#### DOCUMENT SEGMENT:
^^^^

Sunday, March 30, 2025

Open Socrates, Agnes Callard

 

Open Socrates:  The case for a philosophical life by Agnes Callard

Started: March 8, 2025
Completed: March 15, 2025
Recommendation: Highly Recommended
Recommended By: Nobody

Review:

Talking about raising children, "Every time I approach my kids and am in a corrective mood to nudge them towards what I see as a superior way of living, I feel as though I've walked on the the stage of a play where the characters were given their direction at some previous time by some previous person.  Sometimes it amazes me--how could it be that I missed my chance to give my instructions given that I've been around since the minute that they were born?"

This book completely changes the way I have looked at Socrates.  I bought a copy and I'm reading it again and marking passages.

The Witch’s Heart, Genevieve Gornichec

 

The Witch's Heart by Genevieve Gornichec

Started: March 25, 2025
Completed: March 30, 2025
Recommendation: Recommended
Recommended By: Nobody

Review:

I really enjoyed this retelling of a Nordic myth.  It is hard to make me like the Nordic gods and so it was good that this book didn't do that!  I like the story behind the creatures in the book and it is hard for me to look away from Loki.

^^^^

#### GIVEN DATA:
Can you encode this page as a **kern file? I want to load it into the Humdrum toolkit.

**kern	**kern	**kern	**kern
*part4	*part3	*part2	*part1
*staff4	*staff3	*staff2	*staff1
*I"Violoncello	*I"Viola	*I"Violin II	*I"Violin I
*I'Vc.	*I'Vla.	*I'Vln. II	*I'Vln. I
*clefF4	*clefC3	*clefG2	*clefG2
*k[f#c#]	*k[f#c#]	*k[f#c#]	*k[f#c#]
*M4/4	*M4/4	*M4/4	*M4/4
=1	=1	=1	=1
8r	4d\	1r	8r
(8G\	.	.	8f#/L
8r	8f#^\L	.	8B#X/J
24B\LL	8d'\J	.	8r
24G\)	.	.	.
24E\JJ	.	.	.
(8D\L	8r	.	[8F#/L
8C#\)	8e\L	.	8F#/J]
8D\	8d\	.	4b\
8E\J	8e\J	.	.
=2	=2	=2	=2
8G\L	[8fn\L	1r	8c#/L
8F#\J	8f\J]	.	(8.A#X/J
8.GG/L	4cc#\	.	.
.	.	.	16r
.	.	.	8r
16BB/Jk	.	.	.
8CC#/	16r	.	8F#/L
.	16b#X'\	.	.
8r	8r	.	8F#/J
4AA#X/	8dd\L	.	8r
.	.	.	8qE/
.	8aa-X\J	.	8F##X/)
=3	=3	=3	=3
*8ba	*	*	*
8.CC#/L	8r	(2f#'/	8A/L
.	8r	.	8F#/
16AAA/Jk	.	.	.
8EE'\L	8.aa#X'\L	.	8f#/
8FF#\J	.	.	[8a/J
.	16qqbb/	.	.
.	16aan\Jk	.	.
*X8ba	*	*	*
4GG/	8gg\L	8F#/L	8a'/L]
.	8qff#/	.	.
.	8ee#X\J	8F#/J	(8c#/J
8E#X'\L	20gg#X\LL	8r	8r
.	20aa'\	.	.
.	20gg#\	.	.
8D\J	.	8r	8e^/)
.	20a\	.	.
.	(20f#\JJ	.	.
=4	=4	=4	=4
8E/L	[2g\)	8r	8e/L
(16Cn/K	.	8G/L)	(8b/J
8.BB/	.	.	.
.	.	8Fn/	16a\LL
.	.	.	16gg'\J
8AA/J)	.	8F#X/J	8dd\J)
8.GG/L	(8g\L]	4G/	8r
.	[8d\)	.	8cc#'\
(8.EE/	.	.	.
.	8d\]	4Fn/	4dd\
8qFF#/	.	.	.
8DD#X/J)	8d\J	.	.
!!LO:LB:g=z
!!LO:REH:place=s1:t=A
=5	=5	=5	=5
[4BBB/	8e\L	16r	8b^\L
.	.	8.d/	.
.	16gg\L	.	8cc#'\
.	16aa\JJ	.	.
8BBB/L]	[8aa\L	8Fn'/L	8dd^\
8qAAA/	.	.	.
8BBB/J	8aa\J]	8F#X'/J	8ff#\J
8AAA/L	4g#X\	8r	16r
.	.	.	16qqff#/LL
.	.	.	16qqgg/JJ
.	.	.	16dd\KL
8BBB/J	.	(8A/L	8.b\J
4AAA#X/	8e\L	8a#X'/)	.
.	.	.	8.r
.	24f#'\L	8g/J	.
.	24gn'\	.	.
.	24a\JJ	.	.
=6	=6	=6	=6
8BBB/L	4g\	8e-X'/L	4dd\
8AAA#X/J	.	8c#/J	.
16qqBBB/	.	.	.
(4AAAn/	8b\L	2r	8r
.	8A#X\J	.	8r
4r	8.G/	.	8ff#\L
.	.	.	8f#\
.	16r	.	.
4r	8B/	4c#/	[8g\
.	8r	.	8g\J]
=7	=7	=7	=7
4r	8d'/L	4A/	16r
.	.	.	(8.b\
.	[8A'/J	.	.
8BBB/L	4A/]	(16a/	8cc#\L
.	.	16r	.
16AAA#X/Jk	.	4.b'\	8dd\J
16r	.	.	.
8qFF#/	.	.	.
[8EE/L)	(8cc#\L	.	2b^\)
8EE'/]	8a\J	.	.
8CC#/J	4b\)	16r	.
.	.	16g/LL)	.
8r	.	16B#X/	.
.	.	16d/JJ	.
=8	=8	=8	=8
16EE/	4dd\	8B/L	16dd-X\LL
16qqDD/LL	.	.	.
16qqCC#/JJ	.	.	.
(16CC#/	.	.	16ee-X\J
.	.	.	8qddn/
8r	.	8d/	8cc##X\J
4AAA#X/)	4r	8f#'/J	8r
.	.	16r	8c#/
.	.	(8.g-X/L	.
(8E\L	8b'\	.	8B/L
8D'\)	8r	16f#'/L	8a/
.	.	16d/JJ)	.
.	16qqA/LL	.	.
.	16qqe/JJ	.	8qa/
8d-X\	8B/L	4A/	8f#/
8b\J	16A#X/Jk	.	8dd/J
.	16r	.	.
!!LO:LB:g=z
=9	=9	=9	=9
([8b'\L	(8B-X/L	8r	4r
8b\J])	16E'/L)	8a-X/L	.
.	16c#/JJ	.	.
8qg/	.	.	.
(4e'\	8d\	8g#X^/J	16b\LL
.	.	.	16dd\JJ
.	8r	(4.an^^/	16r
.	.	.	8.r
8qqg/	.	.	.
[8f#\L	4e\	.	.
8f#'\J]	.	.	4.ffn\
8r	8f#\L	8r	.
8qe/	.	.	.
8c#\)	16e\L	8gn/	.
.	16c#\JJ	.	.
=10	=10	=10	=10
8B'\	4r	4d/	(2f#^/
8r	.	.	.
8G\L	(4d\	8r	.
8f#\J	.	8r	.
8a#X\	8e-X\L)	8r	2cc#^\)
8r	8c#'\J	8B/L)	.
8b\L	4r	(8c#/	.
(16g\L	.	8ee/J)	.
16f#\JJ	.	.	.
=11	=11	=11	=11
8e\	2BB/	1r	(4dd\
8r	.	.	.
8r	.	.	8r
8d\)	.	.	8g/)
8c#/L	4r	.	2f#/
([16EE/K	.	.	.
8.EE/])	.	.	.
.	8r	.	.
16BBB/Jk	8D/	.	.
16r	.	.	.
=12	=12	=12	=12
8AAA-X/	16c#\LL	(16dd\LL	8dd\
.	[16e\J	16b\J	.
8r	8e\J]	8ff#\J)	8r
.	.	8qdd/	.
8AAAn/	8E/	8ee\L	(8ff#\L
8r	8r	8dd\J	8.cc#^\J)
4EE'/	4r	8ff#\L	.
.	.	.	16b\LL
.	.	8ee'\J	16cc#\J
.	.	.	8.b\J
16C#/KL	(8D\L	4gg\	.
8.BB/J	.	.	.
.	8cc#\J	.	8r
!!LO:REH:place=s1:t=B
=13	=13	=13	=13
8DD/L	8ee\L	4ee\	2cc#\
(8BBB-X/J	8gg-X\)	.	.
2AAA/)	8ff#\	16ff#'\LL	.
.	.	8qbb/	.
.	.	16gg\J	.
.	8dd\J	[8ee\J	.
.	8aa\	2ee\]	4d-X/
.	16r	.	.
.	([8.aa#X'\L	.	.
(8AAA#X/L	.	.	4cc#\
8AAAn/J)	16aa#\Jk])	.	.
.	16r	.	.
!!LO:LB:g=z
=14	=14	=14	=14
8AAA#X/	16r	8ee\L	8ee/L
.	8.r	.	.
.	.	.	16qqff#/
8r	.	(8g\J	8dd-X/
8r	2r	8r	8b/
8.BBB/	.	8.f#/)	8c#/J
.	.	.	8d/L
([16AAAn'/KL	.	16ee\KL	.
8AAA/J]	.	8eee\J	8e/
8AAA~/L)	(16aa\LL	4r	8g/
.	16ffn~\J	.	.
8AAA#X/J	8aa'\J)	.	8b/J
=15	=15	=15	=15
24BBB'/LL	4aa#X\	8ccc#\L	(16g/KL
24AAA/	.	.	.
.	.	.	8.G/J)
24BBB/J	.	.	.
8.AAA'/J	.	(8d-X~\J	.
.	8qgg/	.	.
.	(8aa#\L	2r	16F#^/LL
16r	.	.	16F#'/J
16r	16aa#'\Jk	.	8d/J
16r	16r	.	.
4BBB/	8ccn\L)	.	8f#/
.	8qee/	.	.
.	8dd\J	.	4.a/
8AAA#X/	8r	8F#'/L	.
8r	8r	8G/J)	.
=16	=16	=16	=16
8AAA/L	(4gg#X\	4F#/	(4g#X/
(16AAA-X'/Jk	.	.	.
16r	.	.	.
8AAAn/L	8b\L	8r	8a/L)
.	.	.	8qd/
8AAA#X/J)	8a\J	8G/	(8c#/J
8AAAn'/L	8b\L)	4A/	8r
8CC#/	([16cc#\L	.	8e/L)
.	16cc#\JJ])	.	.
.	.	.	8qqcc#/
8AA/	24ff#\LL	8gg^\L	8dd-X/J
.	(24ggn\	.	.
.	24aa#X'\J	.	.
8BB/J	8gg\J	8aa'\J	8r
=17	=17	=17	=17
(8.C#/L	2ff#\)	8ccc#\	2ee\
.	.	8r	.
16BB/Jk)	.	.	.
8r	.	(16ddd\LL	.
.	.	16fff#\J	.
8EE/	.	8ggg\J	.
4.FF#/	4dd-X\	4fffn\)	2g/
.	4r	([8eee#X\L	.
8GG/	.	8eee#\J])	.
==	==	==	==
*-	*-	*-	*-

^^^^

#### WHAT IS ASKED:
Write out the passage of the book review post word for word, starting with "Open Socrates:  The" and going on through "and marking passages.".

#### TASK RESULT:
Open Socrates:  The case for a philosophical life by Agnes Callard

Started: March 8, 2025
Completed: March 15, 2025
Recommendation: Highly Recommended
Recommended By: Nobody

Review:

Talking about raising children, "Every time I approach my kids and am in a corrective mood to nudge them towards what I see as a superior way of living, I feel as though I've walked on the the stage of a play where the characters were given their direction at some previous time by some previous person.  Sometimes it amazes me--how could it be that I missed my chance to give my instructions given that I've been around since the minute that they were born?"

This book completely changes the way I have looked at Socrates.  I bought a copy and I'm reading it again and marking passages.